Miał być nowym Jamesem Deanem. Buntownikiem bez powodu, nieodpowiednim chłopakiem dla miłej i grzecznej bohaterki popularnego serialu. Luke Perry przez większość lat 90. grał rolę, której zazdrościł mu zapewne niejeden aktor w Hollywood. Jako Dylan McKay z „Beverly Hills, 90210” był uosobieniem młodzieżowego idola. Kiedy pojawiła się wiadomość o jego śmierci, niejedna fanka otarła łzę na wspomnienie dawnego zauroczenia.
„Beverly Hills, 90210”, młodzieżowy serial dekady
Jeśli w latach 90. miało się kilka czy kilkanaście lat i czas po lekcjach, to z dużym prawdopodobieństwem obejrzało się choć jeden odcinek „Beverly Hills, 90210”. Młodzieżowa opera mydlana rozgrywająca się w zamożnych dzielnicach Los Angels była jednym z najpopularniejszych seriali dekady. Widzowie oglądali uczniów prestiżowego liceum (granych w większości przez aktorów po dwudziestce): romansujących, przeżywających rozterki, problemy z rodzicami i co chwila pojawiających się na jakiejś imprezie.

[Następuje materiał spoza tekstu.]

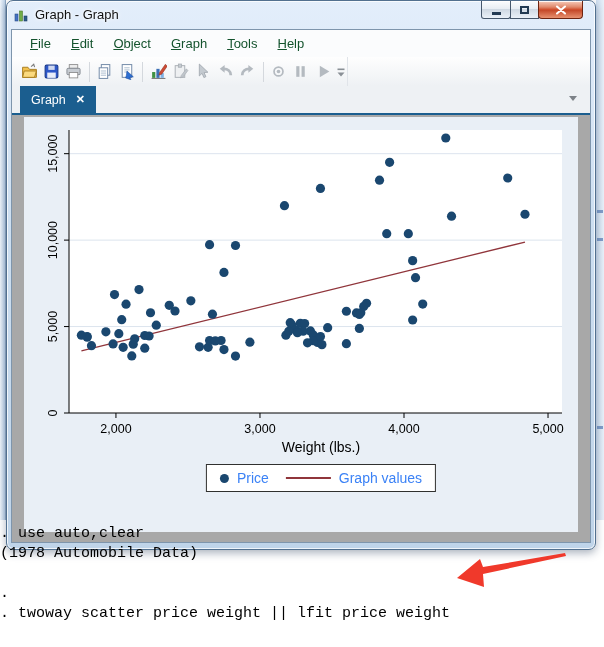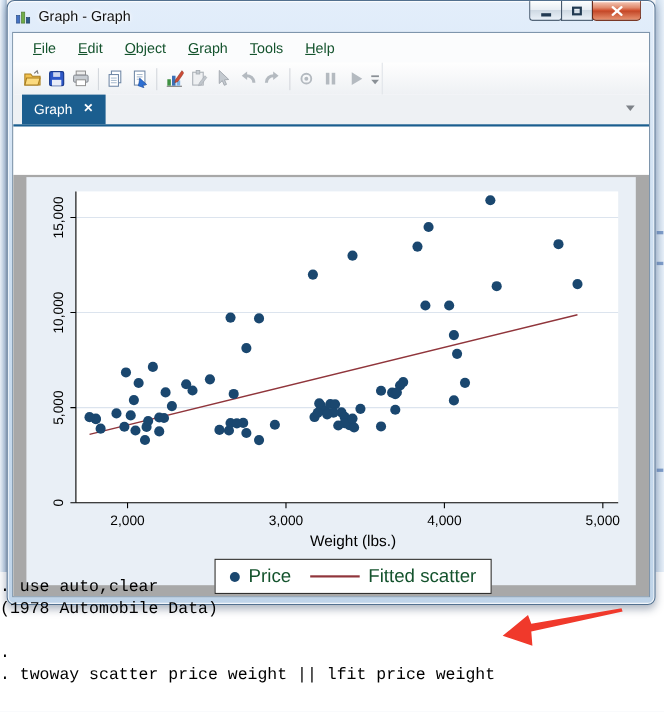"2,000" .viewport { margin-top: 44px -> none }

Życie młodzieży z Beverly Hills zdecydowanie różniło się od codzienności dzieciaków z okresu polskiej transformacji, ale ich dylematy wydawały się bliskie. Zwłaszcza że serial miał, co wcale nie było oczywiste, zacięcie edukacyjne. Prócz romansów, zdrad, sprzeczek i sporów w produkcji pojawiało się całkiem sporo spraw społecznych. Od kwestii zdrowia psychicznego, przez zagrożenia związane z nieodpowiednim użyciem broni, po problemy nierówności. Cokolwiek mogło się przydarzyć, przydarzało się dzieciakom z Beverly Hills.
Czytaj także: Seriale wyprzedzają rzeczywistość
Dylan McKay, ulubiony bohater nastolatek
Dość szybko stało się jasne, że spośród wszystkich bohaterów największe zainteresowanie budzi Dylan McKay.